▶ Source text:
*** Block opens ***

Specifically, in FIG. 5 it can be seen that the primary ring 6 of the free wheel 5 is constrained around a specific section of the primary shaft 14, while the secondary ring 7 of the same free wheel 5 is constrained to the corresponding portion of the secondary shaft 15, which is radially widened with respect to the rest of the secondary shaft 15.

As previously anticipated, therefore, the device 50 has two possibilities for operation.

The first case envisages that the angular velocity of the pedal shaft 1 is less than that of the total torque shaft 2. In this case the free wheel bearing 5 is configured in the free movement condition and consequently no torque is exerted on the total torque shaft 2 and therefore on the drive wheel of the pedal-assist bicycle 100.

The sensors 13 which process the signal are of the analog type, for which the angular position of each phonic wheel 11, 12 referring to the respective tooth, is calculated with the following formula:

$\alpha \left(t\right)=\mathrm{arc}\mathrm{tg}\left(\frac{V_1\left(t\right)}{V_{1,\mathrm{peak}}}\frac{V_{2,\mathrm{peak}}}{V_2\left(t\right)}\right)$

Calculating the angular position and velocity for each of the phonic wheels 11, 12, always in reference to the respective tooth, at the instants n and n−1 sampled at period T, the angular position parameters are obtained:

${\alpha }_{{\mathrm{pedal}}_n};{\alpha }_{{\mathrm{torque}}_{t_n}};{\alpha }_{{\mathrm{pedal}}_{n-1}};{\alpha }_{{\mathrm{torque}}_{t_{n-1}};}$

and the relative velocities

$\begin{array}{c}{\mathrm{velocity}}_{{\mathrm{pedal}}_n}=\frac{\left({\alpha }_{{\mathrm{pedal}}_n}-{\alpha }_{{\mathrm{pedal}}_{n-1}}\right)}{T};{\mathrm{speed}}_{{\mathrm{torque}}_{t_n}}\\ =\frac{\left({\alpha }_{{\mathrm{torque}}_{t_n}}-{\alpha }_{{\mathrm{torque}}_{t_{n-1}}}\right)}{T}\end{array}$

The velocity of the first phonic wheel 11 is less than the second phonic wheel 12, for which without any transmitted torque it has:

$D_{\mathrm{velocity}}=\left({\mathrm{velocity}}_{{\mathrm{pedal}}_n}-{\mathrm{velocity}}_{{\mathrm{torque}}_{t_n}}\right)<0$

Combining the equations described above, the following is obtained:

$\left(\#\right)D_{\mathrm{velocity}}\propto \left({\alpha }_{{\mathrm{pedal}}_n}-{\alpha }_{{\mathrm{torque}}_{t_n}}\right)-\left({\alpha }_{{\mathrm{pedal}}_{n-1}}-{\alpha }_{{\mathrm{torque}}_{t_{n-1}}}\right)D_{\mathrm{velocity}}\stackrel{\Delta }{=}D_{{\alpha }_n}-D_{{\alpha }_{n-1}}<0$

Passing, instead, to the case in which the velocity of the pedal shaft 1 reaches that of the total torque shaft 2, the torque transmitted between the primary shaft 14 and the secondary shaft 15 is greater than or equal to 0. In this case the free wheel bearing 5 is configured in the coupled movement condition, i.e. the primary ring 6 and the secondary ring 7 rotate coupled in the same direction and at the same angular velocity as they are blocked by the friction of the mobile members 10 interposed between them. Therefore, there will be the transmission of the applied torque with the consequent tangential elastic deformation of the secondary ring 7 and the consequent formation of an angular phase shift with the primary ring 6. Because of this elastic deformation which increases with the increase of applied torque, the phase shift existing between the two phonic wheels 11, 12 is greater than or equal to zero and always in the opposite direction with respect to the phase shift of the previous case.

*** Block closes ***

▶ Data excerpts:
*** Block opens ***

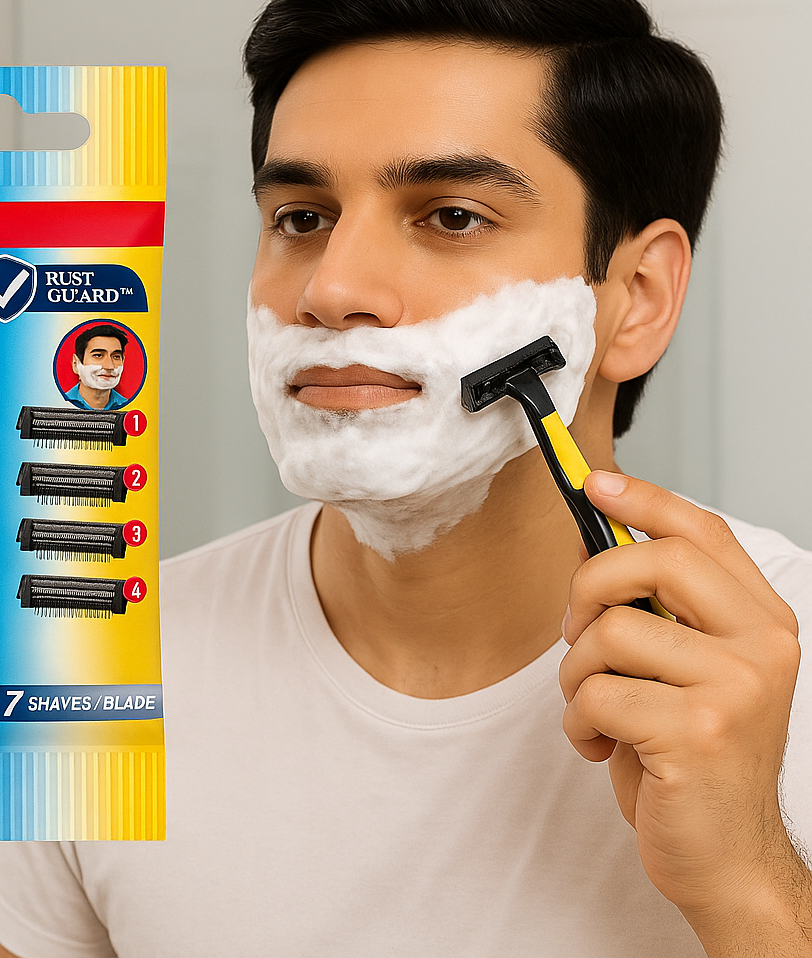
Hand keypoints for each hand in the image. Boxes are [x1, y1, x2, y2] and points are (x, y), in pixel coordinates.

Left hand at [558, 470, 810, 954]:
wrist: (724, 856)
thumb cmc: (689, 756)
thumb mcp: (672, 670)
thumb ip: (643, 607)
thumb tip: (590, 540)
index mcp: (759, 622)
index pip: (704, 533)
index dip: (645, 500)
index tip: (595, 483)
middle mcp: (762, 646)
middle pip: (654, 560)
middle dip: (590, 588)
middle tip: (578, 634)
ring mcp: (736, 688)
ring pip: (610, 633)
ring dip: (576, 675)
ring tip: (595, 709)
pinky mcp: (699, 732)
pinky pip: (597, 694)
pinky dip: (577, 722)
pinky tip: (600, 746)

*** Block closes ***

▶ Tasks and exercises:
- a) Answer these questions from the free-wheel passage:
(i) What type are the sensors 13 that process the signal?
(ii) In the first case, what condition is the free wheel bearing 5 configured in?
(iii) In the coupled movement condition, what blocks the primary ring 6 and the secondary ring 7?
- b) Reproduce the free-wheel passage word for word, starting at "Specifically, in FIG." and ending at "possibilities for operation.".
- c) Does each statement agree with the free-wheel passage? Answer yes or no and quote the deciding words.
(i) The secondary ring 7 is constrained to a portion of the secondary shaft 15 that is radially widened.
(ii) In the first case, the angular velocity of the pedal shaft 1 is greater than that of the total torque shaft 2.
(iii) The elastic deformation of the secondary ring 7 decreases as the applied torque increases.
The listing comes from a different source than the passage.

▶ Expected responses:
- a)
(i) Analog.
(ii) The free movement condition.
(iii) The friction of the mobile members 10 interposed between them.

- b)
Specifically, in FIG. 5 it can be seen that the primary ring 6 of the free wheel 5 is constrained around a specific section of the primary shaft 14, while the secondary ring 7 of the same free wheel 5 is constrained to the corresponding portion of the secondary shaft 15, which is radially widened with respect to the rest of the secondary shaft 15.

As previously anticipated, therefore, the device 50 has two possibilities for operation.

- c)
(i) Yes: "which is radially widened with respect to the rest of the secondary shaft 15"
(ii) No: "The first case envisages that the angular velocity of the pedal shaft 1 is less than that of the total torque shaft 2."
(iii) No: "this elastic deformation which increases with the increase of applied torque"